**What you have to do**
Reproduce the records with every occurrence of "catalogue / barcode" replaced by "catalog number", leaving all other text unchanged.

**Data for processing**
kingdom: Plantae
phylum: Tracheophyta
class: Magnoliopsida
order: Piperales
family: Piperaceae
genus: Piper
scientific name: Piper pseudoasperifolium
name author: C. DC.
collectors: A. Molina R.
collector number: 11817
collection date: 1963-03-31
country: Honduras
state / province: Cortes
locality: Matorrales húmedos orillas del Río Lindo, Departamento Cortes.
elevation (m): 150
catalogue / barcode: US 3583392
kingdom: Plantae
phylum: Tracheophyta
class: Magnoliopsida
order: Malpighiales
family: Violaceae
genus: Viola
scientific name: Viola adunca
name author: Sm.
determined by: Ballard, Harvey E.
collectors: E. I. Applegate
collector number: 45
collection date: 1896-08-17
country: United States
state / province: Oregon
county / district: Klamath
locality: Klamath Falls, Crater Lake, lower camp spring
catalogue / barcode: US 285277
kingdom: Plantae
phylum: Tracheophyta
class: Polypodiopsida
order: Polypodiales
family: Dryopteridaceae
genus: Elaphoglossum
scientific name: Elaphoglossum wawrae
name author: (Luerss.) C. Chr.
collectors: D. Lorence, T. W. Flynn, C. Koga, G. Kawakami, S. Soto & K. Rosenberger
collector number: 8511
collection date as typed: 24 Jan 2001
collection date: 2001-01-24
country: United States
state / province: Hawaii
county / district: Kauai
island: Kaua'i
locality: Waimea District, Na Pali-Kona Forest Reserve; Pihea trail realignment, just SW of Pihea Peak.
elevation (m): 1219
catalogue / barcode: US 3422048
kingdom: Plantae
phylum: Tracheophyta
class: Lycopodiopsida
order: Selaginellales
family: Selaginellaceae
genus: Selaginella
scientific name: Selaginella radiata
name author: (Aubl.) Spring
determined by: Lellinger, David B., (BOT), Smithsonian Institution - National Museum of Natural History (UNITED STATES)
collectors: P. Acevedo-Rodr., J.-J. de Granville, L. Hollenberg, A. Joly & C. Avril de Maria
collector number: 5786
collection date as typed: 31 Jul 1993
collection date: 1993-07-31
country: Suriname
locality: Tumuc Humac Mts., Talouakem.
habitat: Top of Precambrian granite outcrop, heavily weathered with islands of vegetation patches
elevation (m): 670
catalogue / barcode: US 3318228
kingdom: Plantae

**Task output**
kingdom: Plantae
phylum: Tracheophyta
class: Magnoliopsida
order: Piperales
family: Piperaceae
genus: Piper
scientific name: Piper pseudoasperifolium
name author: C. DC.
collectors: A. Molina R.
collector number: 11817
collection date: 1963-03-31
country: Honduras
state / province: Cortes
locality: Matorrales húmedos orillas del Río Lindo, Departamento Cortes.
elevation (m): 150
catalog number: US 3583392
kingdom: Plantae
phylum: Tracheophyta
class: Magnoliopsida
order: Malpighiales
family: Violaceae
genus: Viola
scientific name: Viola adunca
name author: Sm.
determined by: Ballard, Harvey E.
collectors: E. I. Applegate
collector number: 45
collection date: 1896-08-17
country: United States
state / province: Oregon
county / district: Klamath
locality: Klamath Falls, Crater Lake, lower camp spring
catalog number: US 285277
kingdom: Plantae
phylum: Tracheophyta
class: Polypodiopsida
order: Polypodiales
family: Dryopteridaceae
genus: Elaphoglossum
scientific name: Elaphoglossum wawrae
name author: (Luerss.) C. Chr.
collectors: D. Lorence, T. W. Flynn, C. Koga, G. Kawakami, S. Soto & K. Rosenberger
collector number: 8511
collection date as typed: 24 Jan 2001
collection date: 2001-01-24
country: United States
state / province: Hawaii
county / district: Kauai
island: Kaua'i
locality: Waimea District, Na Pali-Kona Forest Reserve; Pihea trail realignment, just SW of Pihea Peak.
elevation (m): 1219
catalog number: US 3422048
kingdom: Plantae
phylum: Tracheophyta
class: Lycopodiopsida
order: Selaginellales
family: Selaginellaceae
genus: Selaginella
scientific name: Selaginella radiata
name author: (Aubl.) Spring
determined by: Lellinger, David B., (BOT), Smithsonian Institution - National Museum of Natural History (UNITED STATES)
collectors: P. Acevedo-Rodr., J.-J. de Granville, L. Hollenberg, A. Joly & C. Avril de Maria
collector number: 5786
collection date as typed: 31 Jul 1993
collection date: 1993-07-31
country: Suriname
locality: Tumuc Humac Mts., Talouakem.
habitat: Top of Precambrian granite outcrop, heavily weathered with islands of vegetation patches
elevation (m): 670
catalog number: US 3318228
kingdom: Plantae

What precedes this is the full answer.